Thursday, March 13, 2014

DESCRIBED AS MĀORI

If you’ve been in this country long enough you know that when a media item contains the words described as Māori, then it’s not going to be a good news story.  

Admittedly the phrase described as European / Pākehā doesn’t presage a good news story either, but neither is it seen nor heard anywhere near as often as its Māori counterpart. 

To illustrate, if you enter described as Māori in the New Zealand Herald’s online search engine there are eight bad news stories this year alone; three of which are reported on twice with sensational headlines like Armed men in home invasion hammer attack, House stormed in bid to find man on run and Brazen scammer offered victims non-existent job.

Conversely, so far this year there has only been one item about a person  described as European under the non-threatening headline Online casanova sought by police, and there have been no stories about people described as Pākehā since 2011. 

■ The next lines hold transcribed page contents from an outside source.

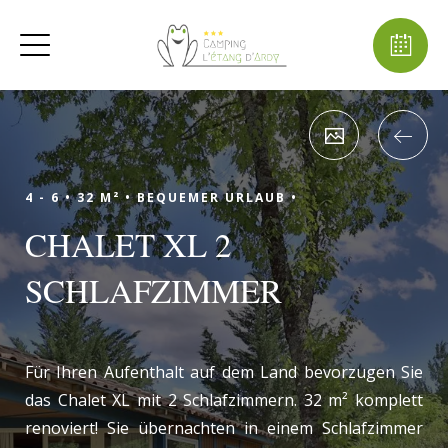
4 - 6 •
32 M² •
BEQUEMER URLAUB •
CHALET XL 2
SCHLAFZIMMER
Für Ihren Aufenthalt auf dem Land bevorzugen Sie
das Chalet XL mit 2 Schlafzimmern. 32 m² komplett
renoviert! Sie übernachten in einem Schlafzimmer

One look at me and my siblings confirms that descriptions of our gender, height, age, colour of eyes, skin and hair, and our outstanding features might help you find us.  But described as Māori?  What does that look like? and why is it even relevant to anyone but a racist?

In a 2012 study, The Pacific Media Centre identified a number of media patterns that contribute to racist views of Māori.  The first and most powerful is that in which Pākeha, although rarely named as a group, are routinely constructed as natural and normal, while Māori are largely invisible except when measured against that norm.

This pattern produces stories and comments that reinforce Pākehā culture as the natural, normal foundation of the New Zealand nation.  Even when an inspirational story involves Māori, this pattern invariably sees them credited as New Zealanders or Kiwis while any Māori connection is portrayed as a deficit they have, or are still trying to, overcome.  

Ultimately, this pattern has produced stories and comments that normalize the ongoing theft of land and resources from Māori as a natural process.    

For recent examples of this, read Chris Finlayson’s Waitangi Day article, Treaty settlements working for the betterment of us, and the online responses to Matt McCarten’s opinion piece last month, Iwi leaders risk losing touch

It’s highly probable that this pattern has contributed significantly to the list of derogatory terms in Google’s predictive search function which says Kiwis are dumb, racist, stupid and rude.  

There was an even worse and longer list for the inquiry Māori are until last Saturday when Google disabled the function and removed the racist insults.  If only changing the underlying and causative attitudes were as easy.

And that is the real challenge to media producers and audiences in this country – if you don’t want to reap the whirlwind of race hatred, then either uniformly report bad news stories to also identify those described as European / Pākehā, or find ways to tell and read such stories without the irrelevant, racist identifier, described as Māori.